The later Class 24s were fitted with roof mounted headcode boxes. A four character code was displayed in this to indicate the exact train the locomotive was hauling. This practice was phased out in 1976. However, the same four character codes (number, letter, number, number) are still used to identify trains today although they are not displayed. A damaged 24117 is seen at Doncaster works in July 1976, three months after withdrawal. It was cut up in January 1977. One example with headcode boxes, 24142, survived as a train heating unit. Unfortunately it did not attract preservation interest and was scrapped in May 1984. 37300 can be seen behind, this locomotive is now better known as 37429.

Next is a view of a slightly battered 24116 at Polmadie Depot on 5th March 1977. The local heroes' favourite trick was to release the handbrake on the locomotive parked at the end of a row. It would then roll off towards the bufferstops as happened with 116. The locomotive was cut up two months later at Doncaster Works. Note the circles on the front, this is where two headlamps were fitted for workings between Inverness and Thurso/Wick.

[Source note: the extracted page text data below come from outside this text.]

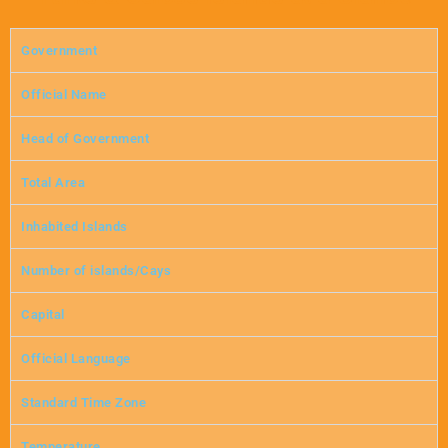
Government
Official Name
Head of Government
Total Area
Inhabited Islands
Number of islands/Cays
Capital
Official Language
Standard Time Zone
Temperature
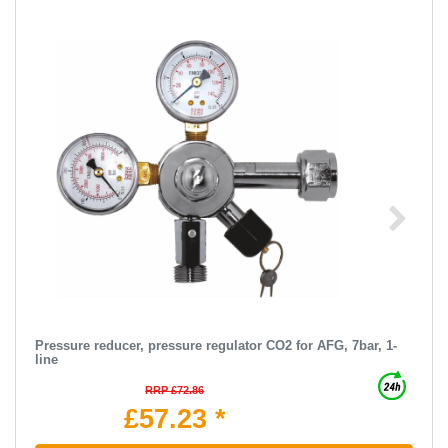
Pressure reducer, pressure regulator CO2 for AFG, 7bar, 1-
line
RRP £72.86
£57.23 *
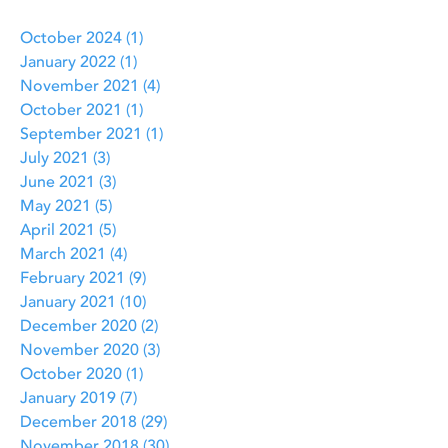
October 2024
(1)
1 post
January 2022
(1)
1 post
November 2021
(4)
4 posts
October 2021
(1)
1 post
September 2021
(1)
1 post
July 2021
(3)
3 posts
June 2021
(3)
3 posts
May 2021
(5)
5 posts
April 2021
(5)
5 posts
March 2021
(4)
4 posts
February 2021
(9)
9 posts
January 2021
(10)
10 posts
December 2020
(2)
2 posts
November 2020
(3)
3 posts
October 2020
(1)
1 post
January 2019
(7)
7 posts
December 2018
(29)
29 posts
November 2018
(30)
30 posts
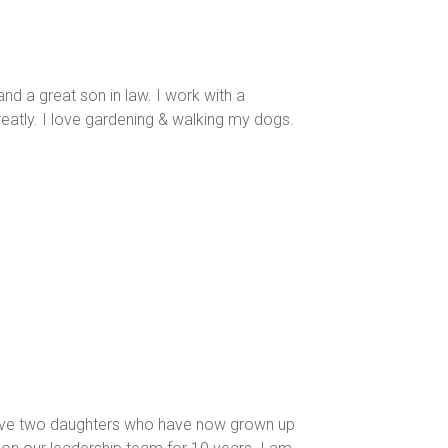
nd a great son in law. I work with a
eatly. I love gardening & walking my dogs.
e have two daughters who have now grown up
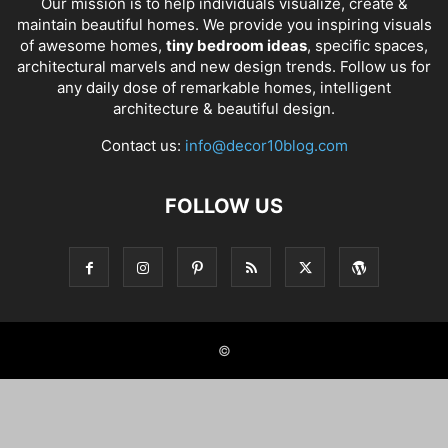
Our mission is to help individuals visualize, create &
maintain beautiful homes. We provide you inspiring visuals
of awesome homes,
tiny bedroom ideas
, specific spaces,
architectural marvels and new design trends. Follow us for
any daily dose of remarkable homes, intelligent
architecture & beautiful design.
Contact us:
info@decor10blog.com
FOLLOW US
©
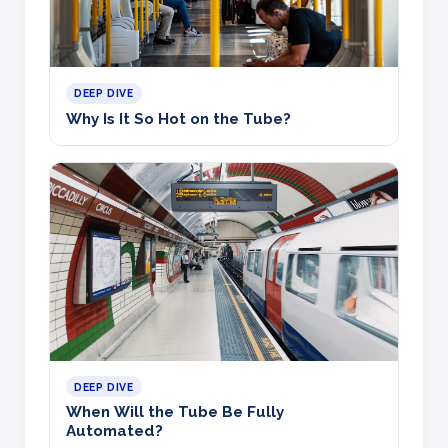
DEEP DIVE
Why Is It So Hot on the Tube?
DEEP DIVE
When Will the Tube Be Fully
Automated?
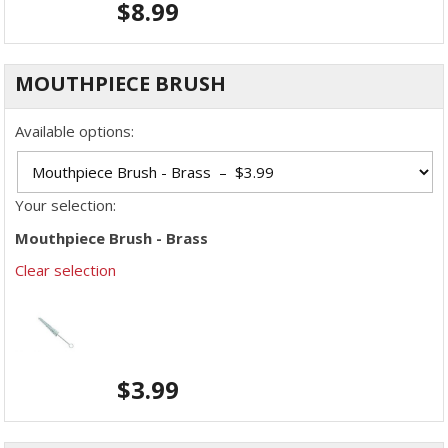
$
8.99
MOUTHPIECE BRUSH
Available options:
Your selection:
Mouthpiece Brush - Brass
Clear selection
$
3.99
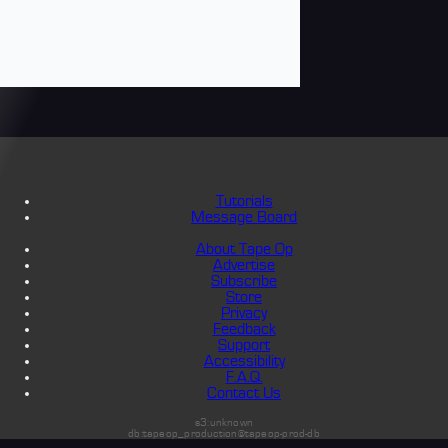
Tutorials
Message Board
About Tape Op
Advertise
Subscribe
Store
Privacy
Feedback
Support
Accessibility
F.A.Q.
Contact Us
s3:unknown
db:tapeop_production@tapeop-prod-db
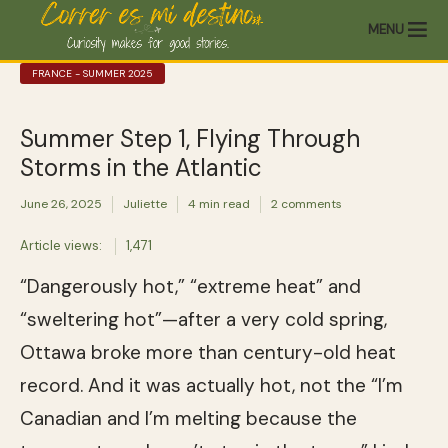
MENU
FRANCE - SUMMER 2025
Summer Step 1, Flying Through
Storms in the Atlantic
June 26, 2025
Juliette
4 min read
2 comments
Article views:
1,471
“Dangerously hot,” “extreme heat” and
“sweltering hot”—after a very cold spring,
Ottawa broke more than century-old heat
record. And it was actually hot, not the “I’m
Canadian and I’m melting because the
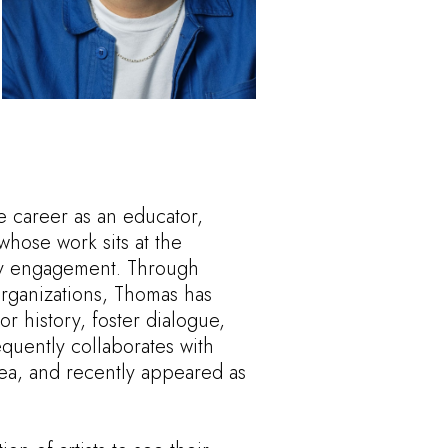
e career as an educator,
 whose work sits at the
ity engagement. Through
 organizations, Thomas has
r history, foster dialogue,
quently collaborates with
ea, and recently appeared as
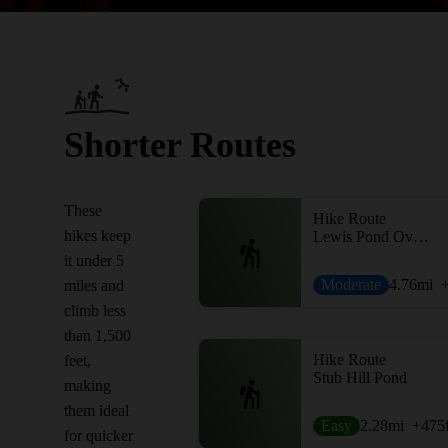
Shorter Routes
These
Hike Route
hikes keep
Lewis Pond Overlook to Gore Mountain
it under 5
Moderate
4.76
mi
miles and
climb less
than 1,500
Hike Route
feet,
Stub Hill Pond
making
them ideal
Easy
2.28
mi
+475
for quicker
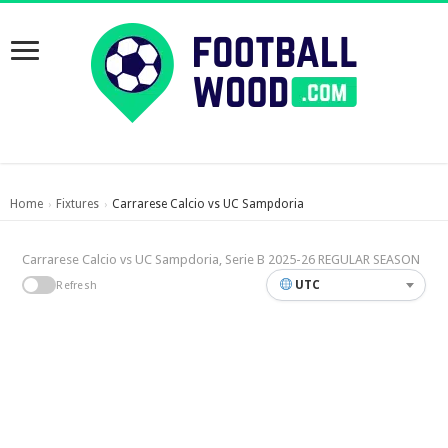
Home
Fixtures
Carrarese Calcio vs UC Sampdoria
›
›
Carrarese Calcio vs UC Sampdoria, Serie B 2025-26 REGULAR SEASON
UTC
Refresh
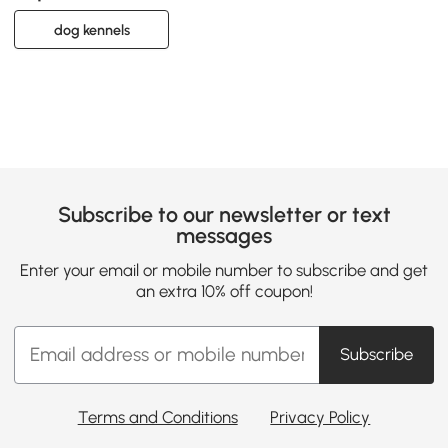
dog kennels
Subscribe to our newsletter or text
messages
Enter your email or mobile number to subscribe and get
an extra 10% off coupon!
Subscribe
Terms and Conditions
Privacy Policy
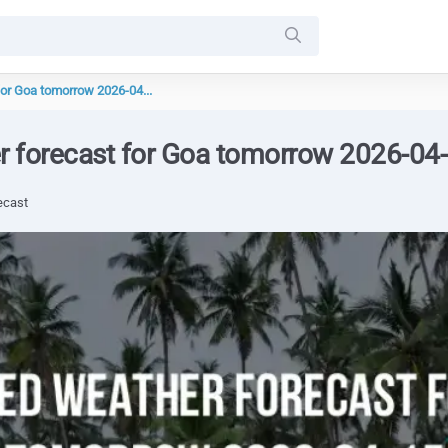
for Goa tomorrow 2026-04...
r forecast for Goa tomorrow 2026-04
ecast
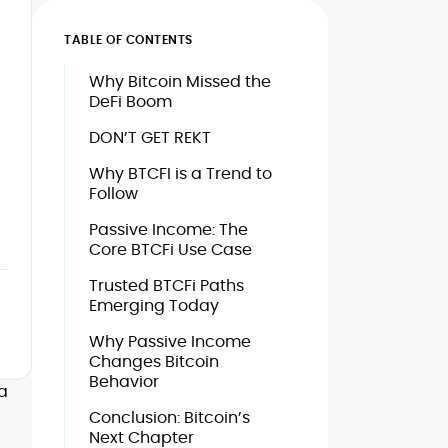
TABLE OF CONTENTS
Why Bitcoin Missed the
DeFi Boom
l
DON’T GET REKT
Why BTCFI is a Trend to
Follow
Passive Income: The
Core BTCFi Use Case
Trusted BTCFi Paths
Emerging Today
Why Passive Income
Changes Bitcoin
Behavior
a
Conclusion: Bitcoin’s
Next Chapter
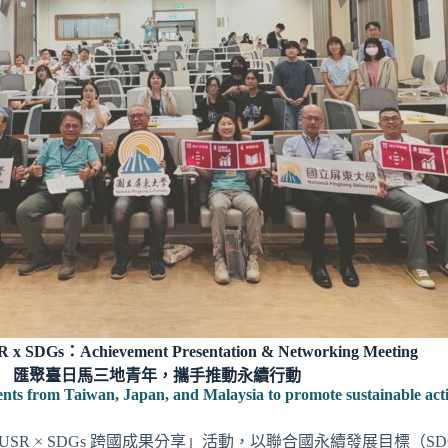
x SDGs：Achievement Presentation & Networking Meeting
匯聚臺日馬三地青年，攜手推動永續行動
ents from Taiwan, Japan, and Malaysia to promote sustainable act
5 USR × SDGs 跨國成果分享」活動，以聯合國永續發展目標（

Seen together at Doncaster Depot on 31st October 1976 are 24125 (nearest) and 24126. Built at Derby these locomotives spent their entire careers in Scotland and were withdrawn in February (125) and March (126) 1976. They were cut up in the nearby works in August 1977. The numbers on the locomotives are at the 'wrong' end. This was because they had tablet catching equipment fitted under the driver's cab window, this was a device operated from the cab which extended outwards and collected the single line token from a trackside device.

24133 is seen in the rather delightful Birkenhead Depot on 19th December 1976. The locomotive still had some time left to serve and was withdrawn in March 1978.